Tail Recursion Explained with a Simple JavaScript Example
June 12, 2020
A recursive function is one that calls itself until it satisfies a base case, which is a conditional statement used to break the recursion. A function has a tail call when its final instruction is to call another function and do nothing else. Combining these two concepts, we get tail recursion, the algorithmic technique where the calling function’s last operation is to make a recursive tail call. The use of tail recursion has important implications for the call stack.
When we step into a new function, we add a frame to the call stack. This frame is what keeps track of the context of that function, like local variables. When the function completes, its frame is popped off the top of the stack. When a function calls another function which calls another, the frames begin to accumulate on top of one another in the stack until the final function evaluates and all the frames are popped off in reverse order.
You can imagine that the call stack could start getting pretty large for a recursive function. However, most modern compilers implement something called tail call elimination. This optimization allows them to identify tail calls, and pop the calling function’s frame from the stack before adding a frame for the next function call, because it is smart enough to know that it no longer has any use for the calling function. The result is a much smaller stack.
We can illustrate this concept with a common interview whiteboarding question:
Write a function that accepts a positive integer as an argument and returns the factorial of that number.
One of the simplest solutions involves a non-recursive for
loop:
// for loop solution
function factorial(num) {
let result = 1;
for (let i = 1; i <= num; i++) {
result *= i;
}
return result;
}
This for
loop counts up to the inputted number, multiplying the result
by the current number on each iteration. Upon completing the loop, it then returns the result
. This solution works, and runs in constant stack space, but sometimes interviewers will specify that you must use recursion.
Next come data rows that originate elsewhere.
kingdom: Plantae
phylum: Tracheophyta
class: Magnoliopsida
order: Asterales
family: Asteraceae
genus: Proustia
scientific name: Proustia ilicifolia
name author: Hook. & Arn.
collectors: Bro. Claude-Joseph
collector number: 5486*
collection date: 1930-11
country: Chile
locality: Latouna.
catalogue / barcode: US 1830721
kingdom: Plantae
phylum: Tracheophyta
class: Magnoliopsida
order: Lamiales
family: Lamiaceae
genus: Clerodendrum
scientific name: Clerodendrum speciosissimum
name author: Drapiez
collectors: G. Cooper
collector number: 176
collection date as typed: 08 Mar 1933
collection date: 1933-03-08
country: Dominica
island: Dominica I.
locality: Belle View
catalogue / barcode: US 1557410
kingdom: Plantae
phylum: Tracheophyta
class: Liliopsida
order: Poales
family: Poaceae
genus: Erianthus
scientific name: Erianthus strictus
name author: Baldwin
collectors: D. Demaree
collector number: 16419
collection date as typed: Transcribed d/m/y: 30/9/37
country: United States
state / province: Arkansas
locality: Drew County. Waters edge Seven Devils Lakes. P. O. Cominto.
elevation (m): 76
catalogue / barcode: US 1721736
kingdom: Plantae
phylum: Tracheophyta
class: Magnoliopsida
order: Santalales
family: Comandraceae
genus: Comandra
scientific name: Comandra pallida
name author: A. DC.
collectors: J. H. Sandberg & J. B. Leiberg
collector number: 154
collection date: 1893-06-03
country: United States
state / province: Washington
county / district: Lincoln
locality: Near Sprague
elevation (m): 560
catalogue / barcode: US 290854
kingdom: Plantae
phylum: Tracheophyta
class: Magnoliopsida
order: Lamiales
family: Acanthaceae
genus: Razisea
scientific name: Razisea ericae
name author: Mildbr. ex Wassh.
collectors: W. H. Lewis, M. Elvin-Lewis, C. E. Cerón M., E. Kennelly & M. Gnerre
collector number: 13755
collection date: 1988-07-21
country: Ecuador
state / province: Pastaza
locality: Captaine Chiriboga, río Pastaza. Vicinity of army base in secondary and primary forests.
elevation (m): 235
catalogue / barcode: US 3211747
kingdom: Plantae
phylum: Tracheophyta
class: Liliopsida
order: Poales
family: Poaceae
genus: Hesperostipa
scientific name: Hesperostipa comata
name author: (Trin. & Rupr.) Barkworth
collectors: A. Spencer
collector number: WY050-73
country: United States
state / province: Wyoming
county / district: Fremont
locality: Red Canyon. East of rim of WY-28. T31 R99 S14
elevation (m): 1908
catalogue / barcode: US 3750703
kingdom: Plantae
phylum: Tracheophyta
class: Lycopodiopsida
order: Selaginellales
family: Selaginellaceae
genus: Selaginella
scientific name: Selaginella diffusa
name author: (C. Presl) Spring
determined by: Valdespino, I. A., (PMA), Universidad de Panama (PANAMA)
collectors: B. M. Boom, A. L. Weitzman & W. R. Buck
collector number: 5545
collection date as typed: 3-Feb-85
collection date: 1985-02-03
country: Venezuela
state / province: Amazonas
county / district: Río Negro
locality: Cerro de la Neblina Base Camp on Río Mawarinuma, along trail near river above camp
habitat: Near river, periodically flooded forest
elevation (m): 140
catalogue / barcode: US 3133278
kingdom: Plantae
Here’s a solution that uses recursion:
// non-tail recursive solution
function factorial(num) {
if (num === 1) {
return 1;
}
return num * factorial(num - 1); // <-- not a tail call
}
Notice that the last statement is not just returning a function, but operating on it as well. Because of that, we have to keep track of the context of the current function’s stack frame for each iteration. We can visualize it like this:
factorial(8)
(8 * factorial(7))
(8 * (7 * factorial(6)))
(8 * (7 * (6 * factorial(5))))
(8 * (7 * (6 * (5 * factorial(4)))))
(8 * (7 * (6 * (5 * (4 * factorial(3))))))
(8 * (7 * (6 * (5 * (4 * (3 * factorial(2)))))))
(8 * (7 * (6 * (5 * (4 * (3 * (2 * factorial(1))))))))
(8 * (7 * (6 * (5 * (4 * (3 * (2 * 1)))))))
(8 * (7 * (6 * (5 * (4 * (3 * 2))))))
(8 * (7 * (6 * (5 * (4 * 6)))))
(8 * (7 * (6 * (5 * 24))))
(8 * (7 * (6 * 120)))
(8 * (7 * 720))
(8 * 5040)
--> 40320
The space complexity in this case is O(n) — the larger the input, the more stack space required to evaluate the final result. That’s worse than the for
loop above and could quickly cause a stack overflow.
With tail recursion, you can avoid this by simply returning a recursive call and passing the accumulator into it as an argument:
// tail recursive solution
function factorial(num, acc = 1) {
if (num === 1) {
return acc;
}
return factorial(num - 1, acc * num); // <-- tail call
}
We can visualize it like this:
factorial(8)
factorial(7, 8)
factorial(6, 56)
factorial(5, 336)
factorial(4, 1680)
factorial(3, 6720)
factorial(2, 20160)
factorial(1, 40320)
--> 40320
Notice the lack of nesting here compared to the non-tail recursive example. Because this implementation takes advantage of tail call optimization, it uses constant stack space, so we’ve improved the space complexity from O(n) to O(1), and steered ourselves clear of any potential stack overflow issues.